Technology has the potential to empower us as individuals, but it also has the potential to enslave us. Even as the internet allows individuals to exercise our fundamental rights and freedoms, it creates an infinite space of exploitable vulnerability for each of us. Let’s not leave the technical capability of government hackers as the sole limit to the exploitation of human rights. As the Internet of Things moves us into an even more device-connected world, the potential harm and control of citizens via government hacking will increase — unless we take a stand. We cannot let those with the most hacking expertise and resources dictate and dominate our lives. It’s time for a thorough discussion about when government hacking cannot be justified, and to develop guidelines to strictly limit such hacking and its effect on our rights and freedoms. To ensure our freedoms, we need a way to control offensive capability in the digital realm just as we do when we authorize police to use physical force.
To this end, Access Now released a report this week examining the human rights implications of government hacking, with the consultation of experts in the field.
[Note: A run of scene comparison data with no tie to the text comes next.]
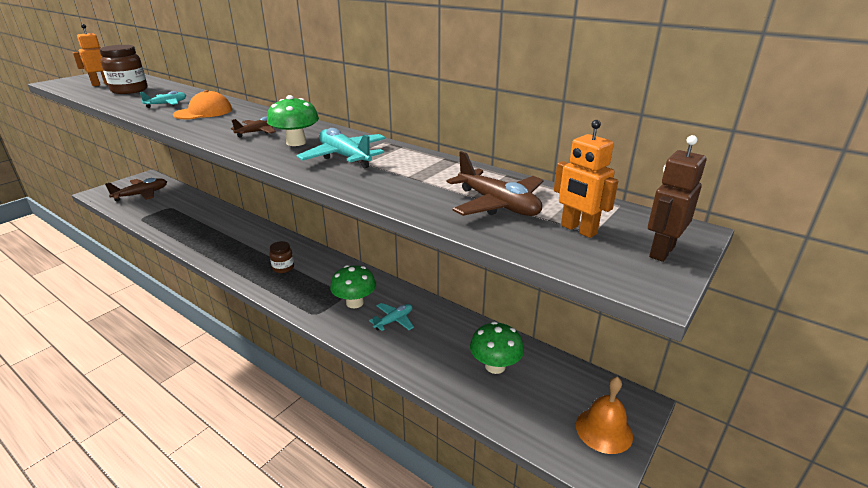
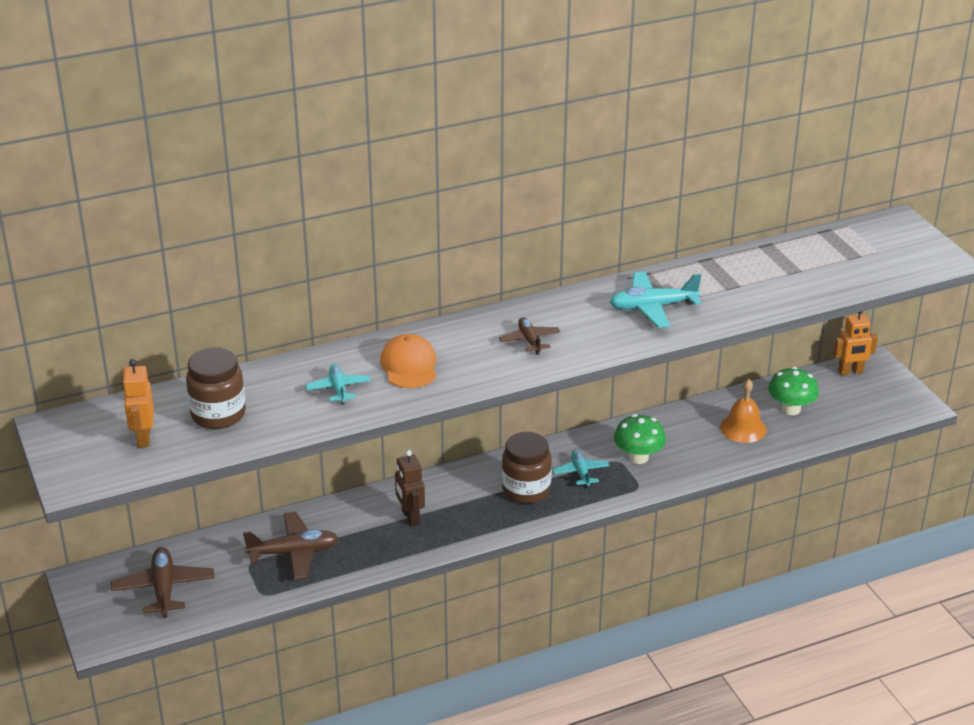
camera: 60 degrees left, 5 degrees up
green mushroom [267,95,319,146] -> none
brown jar [269,241,294,273] -> brown jar [502,432,552,504], size x1.73
turquoise plane [369,303,414,331] -> turquoise plane moved to [552,450,610,488]
brown plane [447,151,544,216] -> brown plane moved to [243,512,338,580]
orange robot [554,120,618,238] -> orange robot moved to [833,311,878,376]
orange bell [576,376,633,454] -> orange bell moved to [720,379,767,443]
brown robot [648,135,706,262] -> brown robot moved to [395,450,425,526]

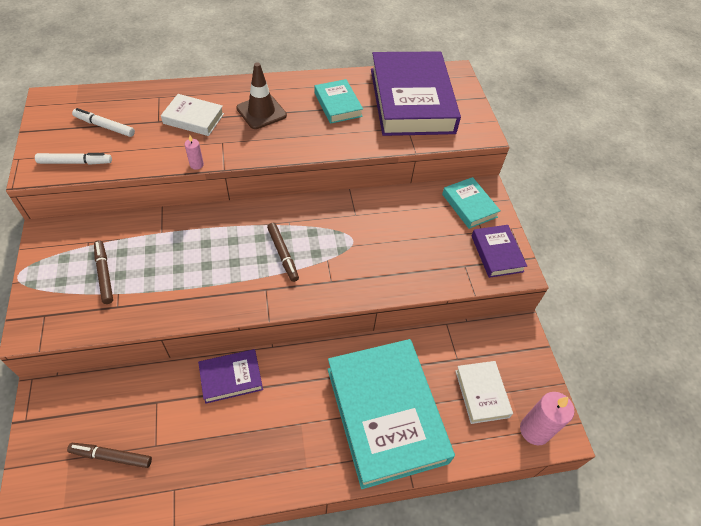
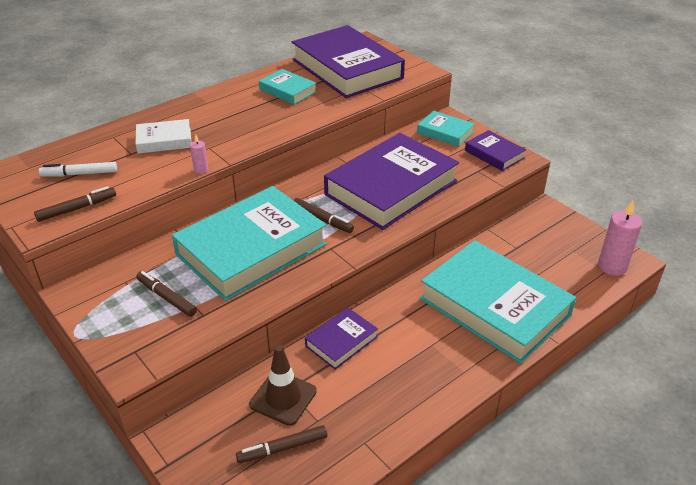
camera: 25 degrees left, 15 degrees down
white marker [35,153,112,165] -> brown marker [34,186,116,222]
brown traffic cone [236,62,287,129] -> brown traffic cone moved to [249,345,317,426]
white book [455,361,513,424] -> none
none -> turquoise book [172,186,327,301]
none -> purple book [324,133,459,230]

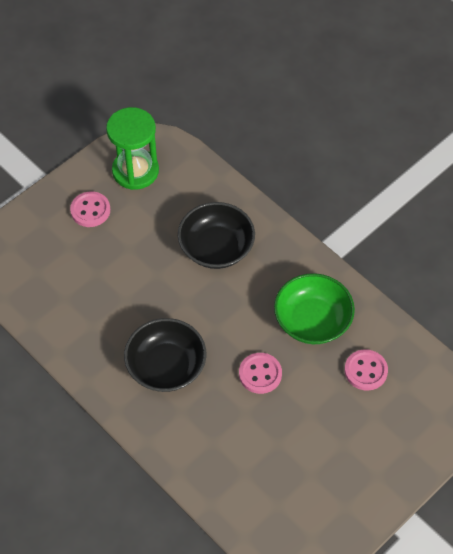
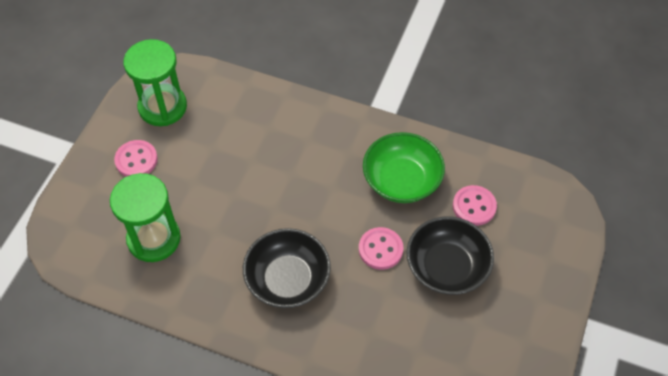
camera: 25 degrees left, 0 degrees up
black bowl [178,202,255,269] -> black bowl moved to [406,216,494,295]
none -> green hourglass [110,173,181,262]

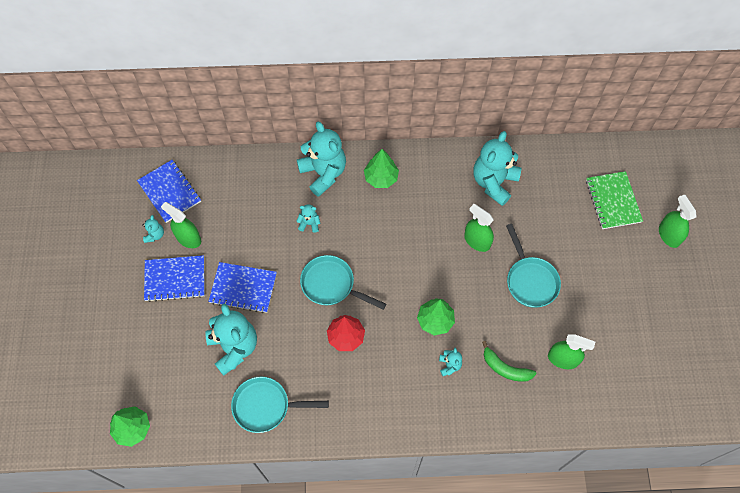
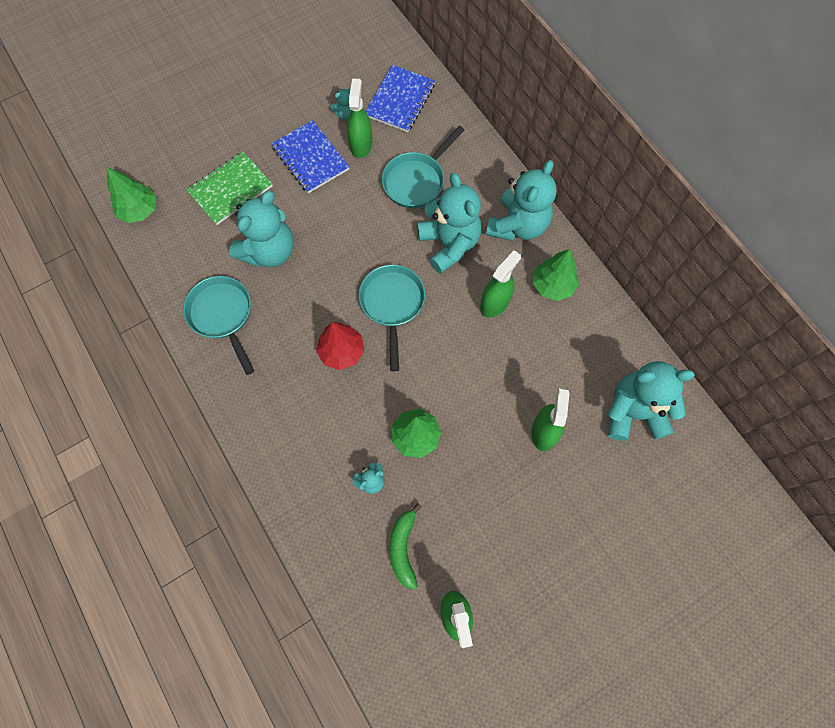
camera: 60 degrees right, 5 degrees up
blue notebook [208,262,277,313] -> none
turquoise teddy bear [297,204,320,233] -> turquoise teddy bear [417,173,481,274], size x2.25
turquoise pan [506,224,561,308] -> turquoise pan moved to [382,126,465,208]
green notebook [586,171,643,229] -> green notebook moved to [186,152,273,225]
green spray bottle [659,195,696,248] -> green spray bottle moved to [480,250,521,318]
In this report, we examine government hacking in times of peace. Rather than provide a treatise on the current crop of technical tools governments are using, we look instead at the intent of the hacking, and examine whether the activity is consistent with human rights.
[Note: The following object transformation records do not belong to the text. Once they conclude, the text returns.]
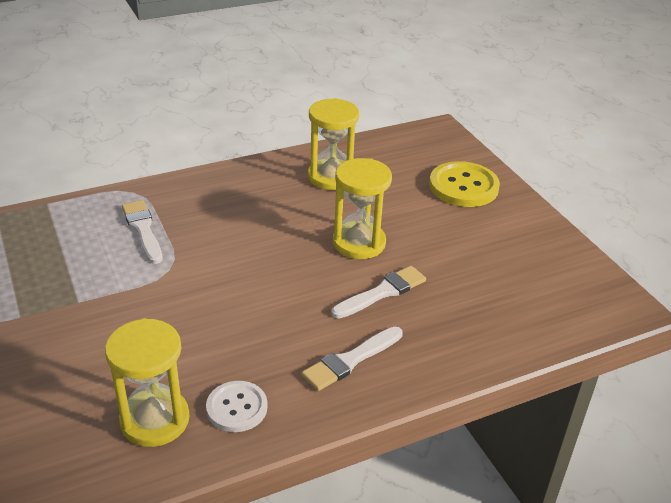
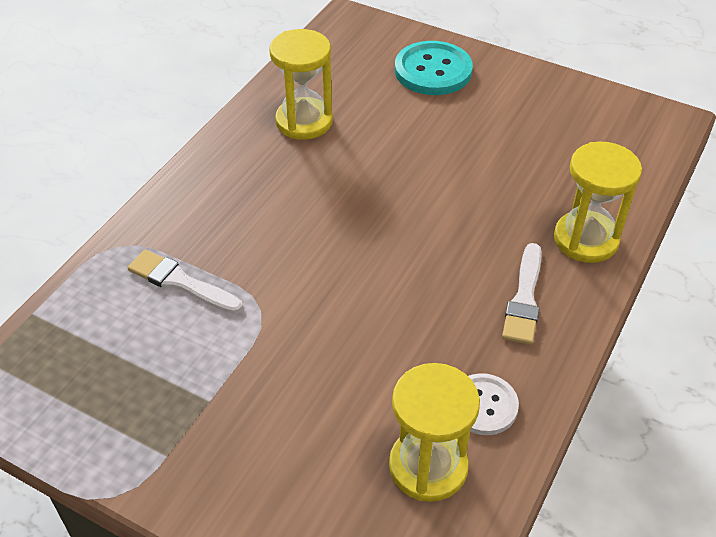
camera: 35 degrees left, 10 degrees up
white brush [331,266,426,319] -> none
yellow hourglass [333,158,392,259] -> yellow hourglass moved to [554,142,642,263]
yellow button [429,161,500,207] -> turquoise button [395,41,473,95]

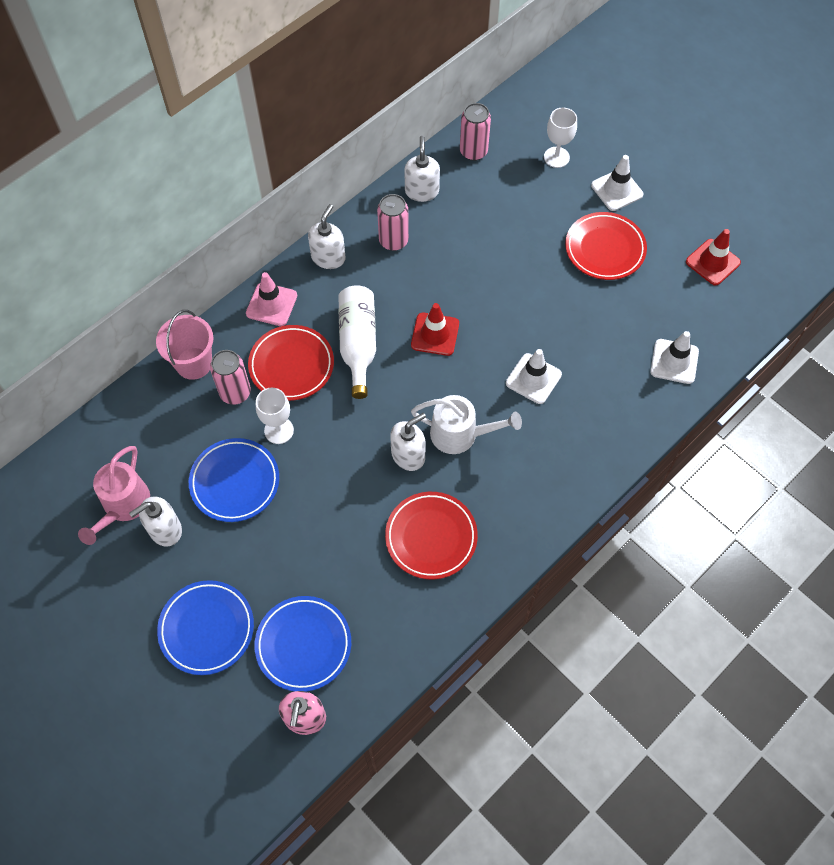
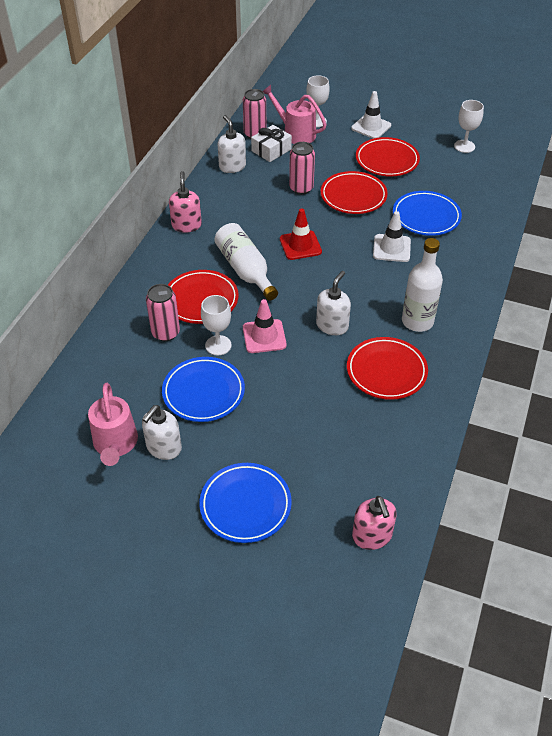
camera: 25 degrees left, 15 degrees down
pink bucket [156,310,214,380] -> none
pink traffic cone [246,272,297,326] -> pink traffic cone moved to [243,299,287,353]
blue plate [254,596,351,692] -> blue plate moved to [393,191,462,236]
white soap dispenser [308,204,345,269] -> pink soap dispenser [169,171,202,233]
pink can [377,194,409,251] -> pink can moved to [289,142,315,195]
white watering can [411,395,522,454] -> none
white traffic cone [650,331,699,384] -> none
red traffic cone [686,229,741,286] -> white goblet [454,100,484,153]
none -> white gift [251,125,292,162]
none -> pink watering can [263,85,327,144]
none -> red plate [321,171,388,214]
none -> white bottle [402,238,443,332]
Government hacking doesn’t just target other governments. And it’s not just targeting the “bad guys.” It’s being used to undermine the human rights that serve as the bedrock of democratic society globally. The fact is, Ahmed Mansoor’s story could easily be your story, too. Unless we get more information about when and how governments hack us, and unless government bodies across the world — the congresses of the U.S. and Brazil, the British parliament, China’s State Council, and others — have an honest conversation about meaningful limits to government hacking, the status quo remains. Our judiciaries need to understand the consequences of authorizing hacking, and our executives must reconsider the practice of stockpiling and exploiting vulnerabilities. Otherwise our governments will continue to hack away at our human rights without restraint.